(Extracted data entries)
___

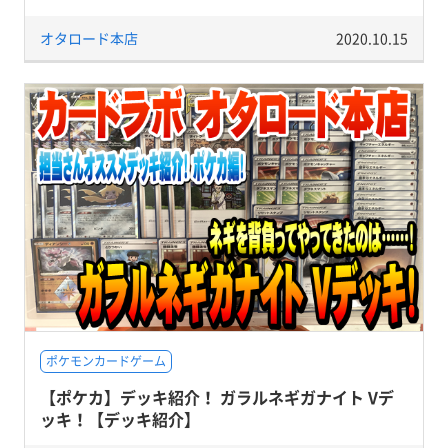
オタロード本店
2020.10.15
ポケモンカードゲーム
【ポケカ】デッキ紹介！ ガラルネギガナイト Vデ
ッキ！【デッキ紹介】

___

### [Exercise brief]
Write all the entries again word for word, minus the pictures.

### [Output of the exercise]
オタロード本店
2020.10.15
ポケモンカードゲーム
【ポケカ】デッキ紹介！ ガラルネギガナイト Vデ
ッキ！【デッキ紹介】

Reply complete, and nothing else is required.